Exercise aim: The answer must restate the records below word for word.

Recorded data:
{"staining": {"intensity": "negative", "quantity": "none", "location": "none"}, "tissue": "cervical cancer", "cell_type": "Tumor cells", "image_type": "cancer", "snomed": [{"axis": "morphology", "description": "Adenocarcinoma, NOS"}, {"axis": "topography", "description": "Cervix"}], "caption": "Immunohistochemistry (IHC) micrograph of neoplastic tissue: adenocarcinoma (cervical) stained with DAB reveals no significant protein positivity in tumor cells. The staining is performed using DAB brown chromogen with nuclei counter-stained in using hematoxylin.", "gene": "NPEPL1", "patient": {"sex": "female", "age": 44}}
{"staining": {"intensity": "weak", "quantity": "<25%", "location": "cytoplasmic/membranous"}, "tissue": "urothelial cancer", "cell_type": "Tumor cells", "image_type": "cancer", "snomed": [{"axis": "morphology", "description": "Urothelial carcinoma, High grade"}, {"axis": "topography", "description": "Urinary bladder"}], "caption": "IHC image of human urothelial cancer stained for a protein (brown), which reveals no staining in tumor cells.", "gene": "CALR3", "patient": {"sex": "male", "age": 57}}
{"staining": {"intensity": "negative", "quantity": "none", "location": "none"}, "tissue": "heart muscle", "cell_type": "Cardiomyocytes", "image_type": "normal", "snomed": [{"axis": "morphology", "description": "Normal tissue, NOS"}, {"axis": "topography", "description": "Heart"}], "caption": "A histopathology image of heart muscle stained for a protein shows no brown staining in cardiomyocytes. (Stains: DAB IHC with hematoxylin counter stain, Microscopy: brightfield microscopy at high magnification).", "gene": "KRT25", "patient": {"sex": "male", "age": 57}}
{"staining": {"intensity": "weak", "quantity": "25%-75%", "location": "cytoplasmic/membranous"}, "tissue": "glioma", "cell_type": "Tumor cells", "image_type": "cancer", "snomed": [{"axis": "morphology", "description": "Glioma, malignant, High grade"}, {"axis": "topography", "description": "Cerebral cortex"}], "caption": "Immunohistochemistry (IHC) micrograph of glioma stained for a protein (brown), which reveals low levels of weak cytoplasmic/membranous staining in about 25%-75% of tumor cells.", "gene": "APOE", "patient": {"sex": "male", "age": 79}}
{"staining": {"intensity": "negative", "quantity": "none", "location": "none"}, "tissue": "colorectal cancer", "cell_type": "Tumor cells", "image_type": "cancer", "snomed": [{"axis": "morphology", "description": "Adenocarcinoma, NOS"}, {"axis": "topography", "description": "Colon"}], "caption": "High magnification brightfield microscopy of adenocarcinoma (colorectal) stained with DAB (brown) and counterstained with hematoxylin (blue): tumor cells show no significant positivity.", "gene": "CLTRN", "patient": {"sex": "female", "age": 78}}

Worked solution:
{"staining": {"intensity": "negative", "quantity": "none", "location": "none"}, "tissue": "cervical cancer", "cell_type": "Tumor cells", "image_type": "cancer", "snomed": [{"axis": "morphology", "description": "Adenocarcinoma, NOS"}, {"axis": "topography", "description": "Cervix"}], "caption": "Immunohistochemistry (IHC) micrograph of neoplastic tissue: adenocarcinoma (cervical) stained with DAB reveals no significant protein positivity in tumor cells. The staining is performed using DAB brown chromogen with nuclei counter-stained in using hematoxylin.", "gene": "NPEPL1", "patient": {"sex": "female", "age": 44}}
{"staining": {"intensity": "weak", "quantity": "<25%", "location": "cytoplasmic/membranous"}, "tissue": "urothelial cancer", "cell_type": "Tumor cells", "image_type": "cancer", "snomed": [{"axis": "morphology", "description": "Urothelial carcinoma, High grade"}, {"axis": "topography", "description": "Urinary bladder"}], "caption": "IHC image of human urothelial cancer stained for a protein (brown), which reveals no staining in tumor cells.", "gene": "CALR3", "patient": {"sex": "male", "age": 57}}
{"staining": {"intensity": "negative", "quantity": "none", "location": "none"}, "tissue": "heart muscle", "cell_type": "Cardiomyocytes", "image_type": "normal", "snomed": [{"axis": "morphology", "description": "Normal tissue, NOS"}, {"axis": "topography", "description": "Heart"}], "caption": "A histopathology image of heart muscle stained for a protein shows no brown staining in cardiomyocytes. (Stains: DAB IHC with hematoxylin counter stain, Microscopy: brightfield microscopy at high magnification).", "gene": "KRT25", "patient": {"sex": "male", "age": 57}}
{"staining": {"intensity": "weak", "quantity": "25%-75%", "location": "cytoplasmic/membranous"}, "tissue": "glioma", "cell_type": "Tumor cells", "image_type": "cancer", "snomed": [{"axis": "morphology", "description": "Glioma, malignant, High grade"}, {"axis": "topography", "description": "Cerebral cortex"}], "caption": "Immunohistochemistry (IHC) micrograph of glioma stained for a protein (brown), which reveals low levels of weak cytoplasmic/membranous staining in about 25%-75% of tumor cells.", "gene": "APOE", "patient": {"sex": "male", "age": 79}}
{"staining": {"intensity": "negative", "quantity": "none", "location": "none"}, "tissue": "colorectal cancer", "cell_type": "Tumor cells", "image_type": "cancer", "snomed": [{"axis": "morphology", "description": "Adenocarcinoma, NOS"}, {"axis": "topography", "description": "Colon"}], "caption": "High magnification brightfield microscopy of adenocarcinoma (colorectal) stained with DAB (brown) and counterstained with hematoxylin (blue): tumor cells show no significant positivity.", "gene": "CLTRN", "patient": {"sex": "female", "age": 78}}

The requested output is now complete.